In his admirable little book, Euripides and his Age (1913), Prof. Murray repeats his account of the Bacchæ with some additions and modifications. He adheres to the “heartfelt glorification of Dionysus,” but adds (p. 188): “No doubt it is Dionysus in some private sense of the poet’s own ... some spirit of ... inspiration and untrammelled life. The presentation is not consistent, however magical the poetry.” As to the theory that “the veteran free-lance of thought ... now saw the error of his ways and was returning to orthodoxy,” he pronounces that “Such a view strikes us now as almost childish in its incompetence” (p. 190). He also reminds us that “the whole scheme of the play is given by the ancient ritual.... All kinds of small details which seemed like ... rather fantastic invention on the part of Euripides are taken straight from Æschylus or the ritual, or both.... The Bacchæ is not free invention; it is tradition” (pp. 182–84). And in sum: “It is well to remember that, for all his lucidity of language, Euripides is not lucid about religion” (p. 190).

In conclusion we may ask, How could he be? He wrote plays for the Greek stage, which had its very roots in religious tradition, and was run for the edification of a crudely believing populace. It is much that in so doing Euripides could a hundred times challenge the evil religious ethic given him for his subject-matter; and his lasting vogue in antiquity showed that he had a hold on the higher Greek conscience which no other dramatist ever possessed.

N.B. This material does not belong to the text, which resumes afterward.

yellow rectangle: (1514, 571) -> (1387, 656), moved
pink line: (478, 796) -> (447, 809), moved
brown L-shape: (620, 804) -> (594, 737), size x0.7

But while Euripides must thus have made a special appeal to the reflecting minority even in his own day, it is clear that he was not at first popular with the many; and his efforts, whatever he may have hoped to achieve, could not suffice to enlighten the democracy. The ribald blasphemies of his enemy, the believing Aristophanes,[247] could avail more to keep vulgar religion in credit than the tragedian’s serious indictment could effect against it; and they served at the same time to belittle Euripides for the multitude in his own day. Aristophanes is the typical Tory in religion; non-religious himself, like Swift, he hates the honestly anti-religious man; and he has the crowd with him. The Athenian faith, as a Catholic scholar remarks,[248] “was more disposed to suffer the buffooneries of a comedian than the serious negation of a philosopher.” The average Greek seemed to think that the grossest comic impiety did no harm, where serious negation might cause divine wrath.[249] And so there came no intellectual salvation for Athens from the drama which was her unique achievement. The balance of ignorance and culture was not changed. Evidently there was much rationalism among the studious few. Plato in the Laws[250] speaks both of the man-about-town type of freethinker and of those who, while they believe in no Gods, live well and wisely and are in good repute. But with Plato playing the superior mind and encouraging his fellow-townsmen to believe in the personality of the sun, moon, and planets, credulity could easily keep the upper hand.[251] The people remained politically unwise and religiously superstitious, the social struggle perpetuating the division between leisure and toil, even apart from the life of the mass of slaves; while the eternal pre-occupation of militarism left even the majority of the upper class at the intellectual level natural to military life in all ages. There came, however, a generation of great intellectual splendour following on that of the supreme development of drama just before the fall of Greek freedom. Athens had at last come into the heritage of Greek philosophic thought; and to the utterance of that crowning generation the human retrospect has turned ever since. This much of renown remains inalienable from the most renowned democracy of the ancient world.